My son is just a day older than Arwen’s. I too, struggle with balance. Some days I feel like I am just running from one side of the see saw to the other!
My little one doesn’t sleep much at night, so my days are a little topsy turvy. (we also have an 8 yr. old)
I can hear your advice now on how to get him to sleep!! Thanks. Yeah, we’ve tried that.
Thanks though.    :o)
My house is clean. I make sure that when my husband walks in the door from a hard day at work, the living room is toy free. (who wants to be welcomed home by Toys-R-Us?) Laundry seems to be the thorn in my side lately…lol! But I tackle it, one load at a time.
My husband is an only child, and grew up in a super clean house. He likes things picked up and organized (sometimes when we are still playing with things!! lol) I always tell him, we don’t live in a museum. We LIVE in our house. We pick up as soon as we are done. (He is getting lots better. The second son helped with that. He’d rather play with the baby now, than rush to pick up.) Funny, when you realize how quick that time goes by….the next time around you just cherish it.
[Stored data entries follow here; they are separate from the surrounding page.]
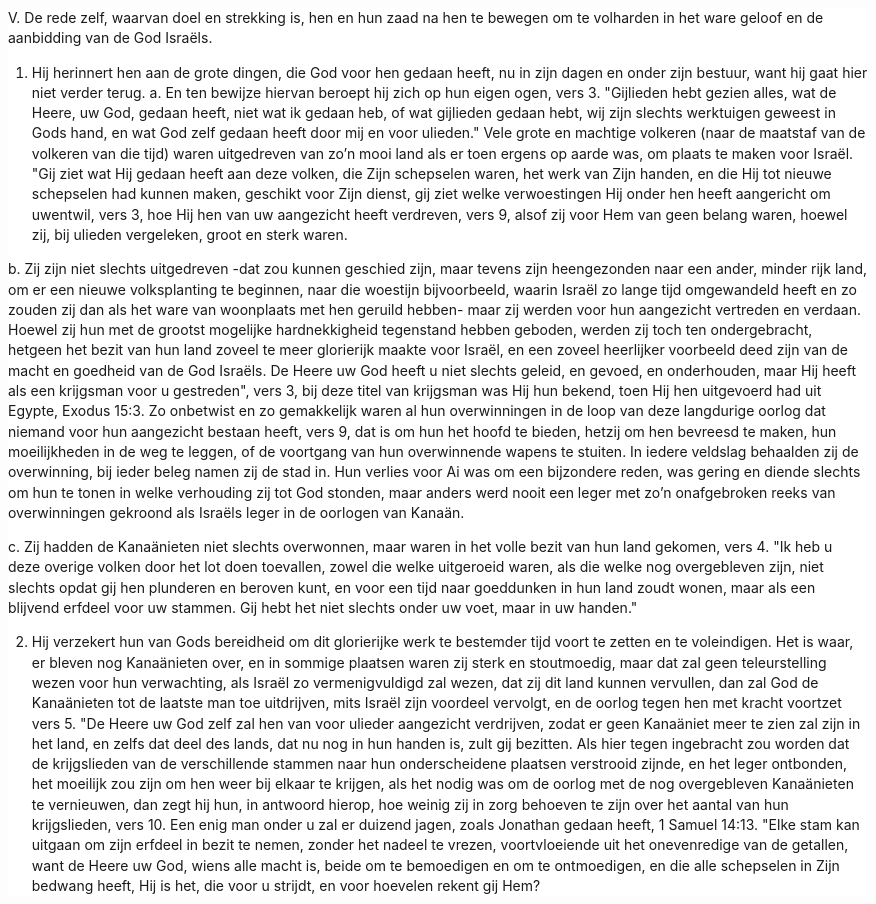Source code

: V. De rede zelf, waarvan doel en strekking is, hen en hun zaad na hen te bewegen om te volharden in het ware geloof en de aanbidding van de God Israëls. 

1. Hij herinnert hen aan de grote dingen, die God voor hen gedaan heeft, nu in zijn dagen en onder zijn bestuur, want hij gaat hier niet verder terug. 
a. En ten bewijze hiervan beroept hij zich op hun eigen ogen, vers 3. "Gijlieden hebt gezien alles, wat de Heere, uw God, gedaan heeft, niet wat ik gedaan heb, of wat gijlieden gedaan hebt, wij zijn slechts werktuigen geweest in Gods hand, en wat God zelf gedaan heeft door mij en voor ulieden." Vele grote en machtige volkeren (naar de maatstaf van de volkeren van die tijd) waren uitgedreven van zo’n mooi land als er toen ergens op aarde was, om plaats te maken voor Israël. "Gij ziet wat Hij gedaan heeft aan deze volken, die Zijn schepselen waren, het werk van Zijn handen, en die Hij tot nieuwe schepselen had kunnen maken, geschikt voor Zijn dienst, gij ziet welke verwoestingen Hij onder hen heeft aangericht om uwentwil, vers 3, hoe Hij hen van uw aangezicht heeft verdreven, vers 9, alsof zij voor Hem van geen belang waren, hoewel zij, bij ulieden vergeleken, groot en sterk waren. 

b. Zij zijn niet slechts uitgedreven -dat zou kunnen geschied zijn, maar tevens zijn heengezonden naar een ander, minder rijk land, om er een nieuwe volksplanting te beginnen, naar die woestijn bijvoorbeeld, waarin Israël zo lange tijd omgewandeld heeft en zo zouden zij dan als het ware van woonplaats met hen geruild hebben- maar zij werden voor hun aangezicht vertreden en verdaan. Hoewel zij hun met de grootst mogelijke hardnekkigheid tegenstand hebben geboden, werden zij toch ten ondergebracht, hetgeen het bezit van hun land zoveel te meer glorierijk maakte voor Israël, en een zoveel heerlijker voorbeeld deed zijn van de macht en goedheid van de God Israëls. De Heere uw God heeft u niet slechts geleid, en gevoed, en onderhouden, maar Hij heeft als een krijgsman voor u gestreden", vers 3, bij deze titel van krijgsman was Hij hun bekend, toen Hij hen uitgevoerd had uit Egypte, Exodus 15:3. Zo onbetwist en zo gemakkelijk waren al hun overwinningen in de loop van deze langdurige oorlog dat niemand voor hun aangezicht bestaan heeft, vers 9, dat is om hun het hoofd te bieden, hetzij om hen bevreesd te maken, hun moeilijkheden in de weg te leggen, of de voortgang van hun overwinnende wapens te stuiten. In iedere veldslag behaalden zij de overwinning, bij ieder beleg namen zij de stad in. Hun verlies voor Ai was om een bijzondere reden, was gering en diende slechts om hun te tonen in welke verhouding zij tot God stonden, maar anders werd nooit een leger met zo’n onafgebroken reeks van overwinningen gekroond als Israëls leger in de oorlogen van Kanaän. 

c. Zij hadden de Kanaänieten niet slechts overwonnen, maar waren in het volle bezit van hun land gekomen, vers 4. "Ik heb u deze overige volken door het lot doen toevallen, zowel die welke uitgeroeid waren, als die welke nog overgebleven zijn, niet slechts opdat gij hen plunderen en beroven kunt, en voor een tijd naar goeddunken in hun land zoudt wonen, maar als een blijvend erfdeel voor uw stammen. Gij hebt het niet slechts onder uw voet, maar in uw handen." 

2. Hij verzekert hun van Gods bereidheid om dit glorierijke werk te bestemder tijd voort te zetten en te voleindigen. Het is waar, er bleven nog Kanaänieten over, en in sommige plaatsen waren zij sterk en stoutmoedig, maar dat zal geen teleurstelling wezen voor hun verwachting, als Israël zo vermenigvuldigd zal wezen, dat zij dit land kunnen vervullen, dan zal God de Kanaänieten tot de laatste man toe uitdrijven, mits Israël zijn voordeel vervolgt, en de oorlog tegen hen met kracht voortzet vers 5. "De Heere uw God zelf zal hen van voor ulieder aangezicht verdrijven, zodat er geen Kanaäniet meer te zien zal zijn in het land, en zelfs dat deel des lands, dat nu nog in hun handen is, zult gij bezitten. Als hier tegen ingebracht zou worden dat de krijgslieden van de verschillende stammen naar hun onderscheidene plaatsen verstrooid zijnde, en het leger ontbonden, het moeilijk zou zijn om hen weer bij elkaar te krijgen, als het nodig was om de oorlog met de nog overgebleven Kanaänieten te vernieuwen, dan zegt hij hun, in antwoord hierop, hoe weinig zij in zorg behoeven te zijn over het aantal van hun krijgslieden, vers 10. Een enig man onder u zal er duizend jagen, zoals Jonathan gedaan heeft, 1 Samuel 14:13. "Elke stam kan uitgaan om zijn erfdeel in bezit te nemen, zonder het nadeel te vrezen, voortvloeiende uit het onevenredige van de getallen, want de Heere uw God, wiens alle macht is, beide om te bemoedigen en om te ontmoedigen, en die alle schepselen in Zijn bedwang heeft, Hij is het, die voor u strijdt, en voor hoevelen rekent gij Hem? 
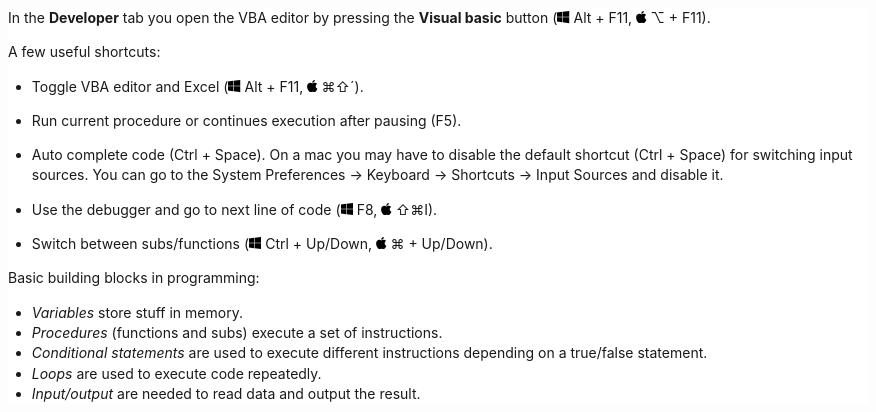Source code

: In the **Developer** tab you open the VBA editor by pressing the **Visual basic** button (<svg viewBox="0 0 448 512" style="height:1em;position:relative;display:inline-block;top:.1em;" xmlns="http://www.w3.org/2000/svg">  <path d="M0 93.7l183.6-25.3v177.4H0V93.7zm0 324.6l183.6 25.3V268.4H0v149.9zm203.8 28L448 480V268.4H203.8v177.9zm0-380.6v180.1H448V32L203.8 65.7z"></path></svg> Alt + F11, <svg viewBox="0 0 384 512" style="height:1em;position:relative;display:inline-block;top:.1em;" xmlns="http://www.w3.org/2000/svg">  <path d="M318.7 268.7c-.2-36.7 16.4-64.4 50-84.8-18.8-26.9-47.2-41.7-84.7-44.6-35.5-2.8-74.3 20.7-88.5 20.7-15 0-49.4-19.7-76.4-19.7C63.3 141.2 4 184.8 4 273.5q0 39.3 14.4 81.2c12.8 36.7 59 126.7 107.2 125.2 25.2-.6 43-17.9 75.8-17.9 31.8 0 48.3 17.9 76.4 17.9 48.6-.7 90.4-82.5 102.6-119.3-65.2-30.7-61.7-90-61.7-91.9zm-56.6-164.2c27.3-32.4 24.8-61.9 24-72.5-24.1 1.4-52 16.4-67.9 34.9-17.5 19.8-27.8 44.3-25.6 71.9 26.1 2 49.9-11.4 69.5-34.3z"></path></svg> ⌥ + F11).

A few useful shortcuts:

- Toggle VBA editor and Excel (<svg viewBox="0 0 448 512" style="height:1em;position:relative;display:inline-block;top:.1em;" xmlns="http://www.w3.org/2000/svg">  <path d="M0 93.7l183.6-25.3v177.4H0V93.7zm0 324.6l183.6 25.3V268.4H0v149.9zm203.8 28L448 480V268.4H203.8v177.9zm0-380.6v180.1H448V32L203.8 65.7z"></path></svg> Alt + F11, <svg viewBox="0 0 384 512" style="height:1em;position:relative;display:inline-block;top:.1em;" xmlns="http://www.w3.org/2000/svg">  <path d="M318.7 268.7c-.2-36.7 16.4-64.4 50-84.8-18.8-26.9-47.2-41.7-84.7-44.6-35.5-2.8-74.3 20.7-88.5 20.7-15 0-49.4-19.7-76.4-19.7C63.3 141.2 4 184.8 4 273.5q0 39.3 14.4 81.2c12.8 36.7 59 126.7 107.2 125.2 25.2-.6 43-17.9 75.8-17.9 31.8 0 48.3 17.9 76.4 17.9 48.6-.7 90.4-82.5 102.6-119.3-65.2-30.7-61.7-90-61.7-91.9zm-56.6-164.2c27.3-32.4 24.8-61.9 24-72.5-24.1 1.4-52 16.4-67.9 34.9-17.5 19.8-27.8 44.3-25.6 71.9 26.1 2 49.9-11.4 69.5-34.3z"></path></svg> ⌘⇧´).
- Run current procedure or continues execution after pausing (F5).

- Auto complete code (Ctrl + Space). On a mac you may have to disable the default shortcut (Ctrl + Space) for switching input sources. You can go to the System Preferences -> Keyboard -> Shortcuts -> Input Sources and disable it.
- Use the debugger and go to next line of code (<svg viewBox="0 0 448 512" style="height:1em;position:relative;display:inline-block;top:.1em;" xmlns="http://www.w3.org/2000/svg">  <path d="M0 93.7l183.6-25.3v177.4H0V93.7zm0 324.6l183.6 25.3V268.4H0v149.9zm203.8 28L448 480V268.4H203.8v177.9zm0-380.6v180.1H448V32L203.8 65.7z"></path></svg> F8, <svg viewBox="0 0 384 512" style="height:1em;position:relative;display:inline-block;top:.1em;" xmlns="http://www.w3.org/2000/svg">  <path d="M318.7 268.7c-.2-36.7 16.4-64.4 50-84.8-18.8-26.9-47.2-41.7-84.7-44.6-35.5-2.8-74.3 20.7-88.5 20.7-15 0-49.4-19.7-76.4-19.7C63.3 141.2 4 184.8 4 273.5q0 39.3 14.4 81.2c12.8 36.7 59 126.7 107.2 125.2 25.2-.6 43-17.9 75.8-17.9 31.8 0 48.3 17.9 76.4 17.9 48.6-.7 90.4-82.5 102.6-119.3-65.2-30.7-61.7-90-61.7-91.9zm-56.6-164.2c27.3-32.4 24.8-61.9 24-72.5-24.1 1.4-52 16.4-67.9 34.9-17.5 19.8-27.8 44.3-25.6 71.9 26.1 2 49.9-11.4 69.5-34.3z"></path></svg> ⇧⌘I).

- Switch between subs/functions (<svg viewBox="0 0 448 512" style="height:1em;position:relative;display:inline-block;top:.1em;" xmlns="http://www.w3.org/2000/svg">  <path d="M0 93.7l183.6-25.3v177.4H0V93.7zm0 324.6l183.6 25.3V268.4H0v149.9zm203.8 28L448 480V268.4H203.8v177.9zm0-380.6v180.1H448V32L203.8 65.7z"></path></svg>  Ctrl + Up/Down, <svg viewBox="0 0 384 512" style="height:1em;position:relative;display:inline-block;top:.1em;" xmlns="http://www.w3.org/2000/svg">  <path d="M318.7 268.7c-.2-36.7 16.4-64.4 50-84.8-18.8-26.9-47.2-41.7-84.7-44.6-35.5-2.8-74.3 20.7-88.5 20.7-15 0-49.4-19.7-76.4-19.7C63.3 141.2 4 184.8 4 273.5q0 39.3 14.4 81.2c12.8 36.7 59 126.7 107.2 125.2 25.2-.6 43-17.9 75.8-17.9 31.8 0 48.3 17.9 76.4 17.9 48.6-.7 90.4-82.5 102.6-119.3-65.2-30.7-61.7-90-61.7-91.9zm-56.6-164.2c27.3-32.4 24.8-61.9 24-72.5-24.1 1.4-52 16.4-67.9 34.9-17.5 19.8-27.8 44.3-25.6 71.9 26.1 2 49.9-11.4 69.5-34.3z"></path></svg> ⌘ + Up/Down).


Basic building blocks in programming:

- _Variables_ store stuff in memory.
- _Procedures_ (functions and subs) execute a set of instructions.
- _Conditional statements_ are used to execute different instructions depending on a true/false statement.
- _Loops_ are used to execute code repeatedly. 
- _Input/output_ are needed to read data and output the result.
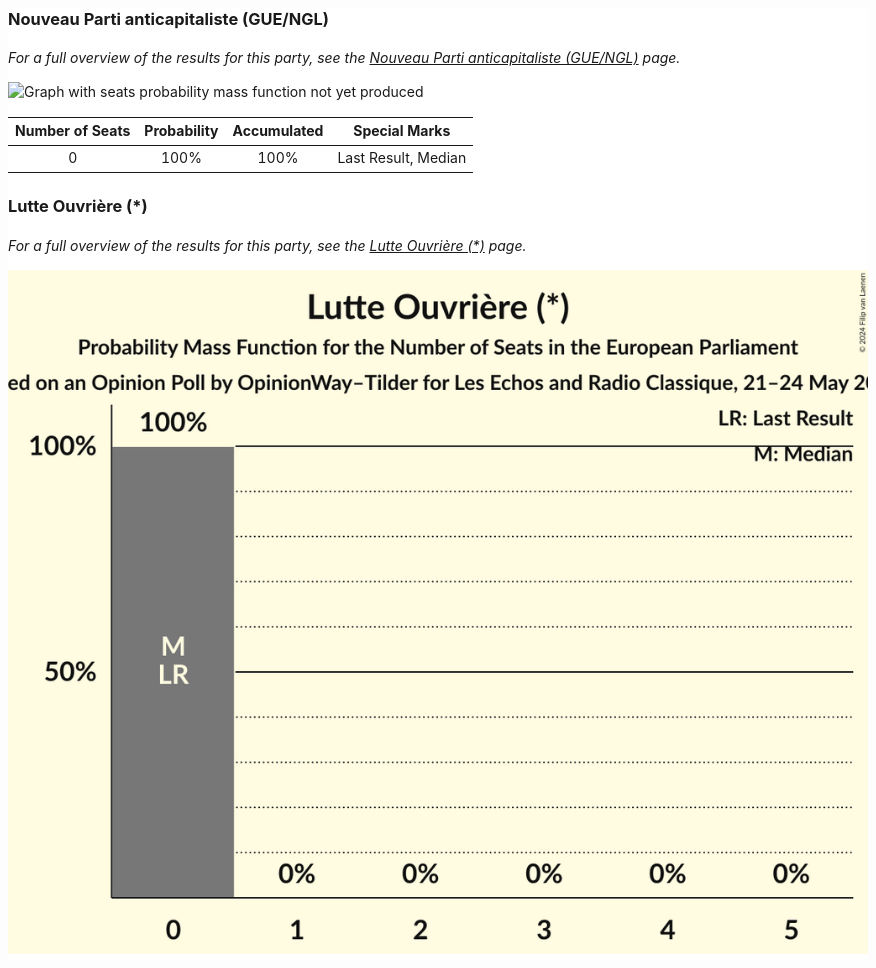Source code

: ### Nouveau Parti anticapitaliste (GUE/NGL)

*For a full overview of the results for this party, see the [Nouveau Parti anticapitaliste (GUE/NGL)](party-nouveaupartianticapitalisteguengl.html) page.*

![Graph with seats probability mass function not yet produced](2024-05-24-OpinionWay–Tilder-seats-pmf-nouveaupartianticapitalisteguengl.png "Seats Probability Mass Function")

| Number of Seats | Probability | Accumulated | Special Marks |
|:---------------:|:-----------:|:-----------:|:-------------:|
| 0 | 100% | 100% | Last Result, Median |

### Lutte Ouvrière (*)

*For a full overview of the results for this party, see the [Lutte Ouvrière (*)](party-lutteouvrière.html) page.*

![Graph with seats probability mass function not yet produced](2024-05-24-OpinionWay–Tilder-seats-pmf-lutteouvrière.png "Seats Probability Mass Function")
God is good, that way! Second chances!
We are all a product of our environment….he needs things put in containers and ‘out of sight’, and I can’t go to sleep if we have dirty dishes….baby asleep or not!
I am trying to have my 2 boys be a product of a happy house full of laughter!
Don’t be so hard on yourself.

 

My neighbor just lost her 9-year old son to osteosarcoma.  I’m sure she doesn’t regret the times she let the housework go to spend extra time with him.

 

When all the kids in the house are really young (under 5) it’s really hard to keep everything clean and tidy on a consistent basis and have everyone’s needs met.  Once there are older kids in the house it becomes easier.

 

I really relate to Bears2Cross’s post!  I wouldn’t classify my son as a high-need baby/toddler, but he definitely challenged a lot of my preconceived ideas and approaches to homemaking.  I also had a lot of babysitting experience, and I’m very organized and good at multitasking.  I had to re-think a lot of my ideas/approaches to adapt to his needs.

 

so pulling clean laundry from the pile on the couch is going to be okay?  good, than I will go to sleep to rest up for tomorrow with my 7, 5, 3, 2 and 1 year old.  smile

 

I don’t know about you, but I never do dishes with love.  I do them because I want a clean bowl for my cereal in the morning.

You’re making the right choices.  Loving kids and having barfy carpet (I am the proud owner of a grand section of it in my living room) won’t make anyone a hoarder when they grow up.

There.  I said it.

 

Marvellous Post !!! im filled with joy just reading and inspired to do a litte housework while my ten month old sleeps grin but i wont be beating myself up if he wakes before i can finish !!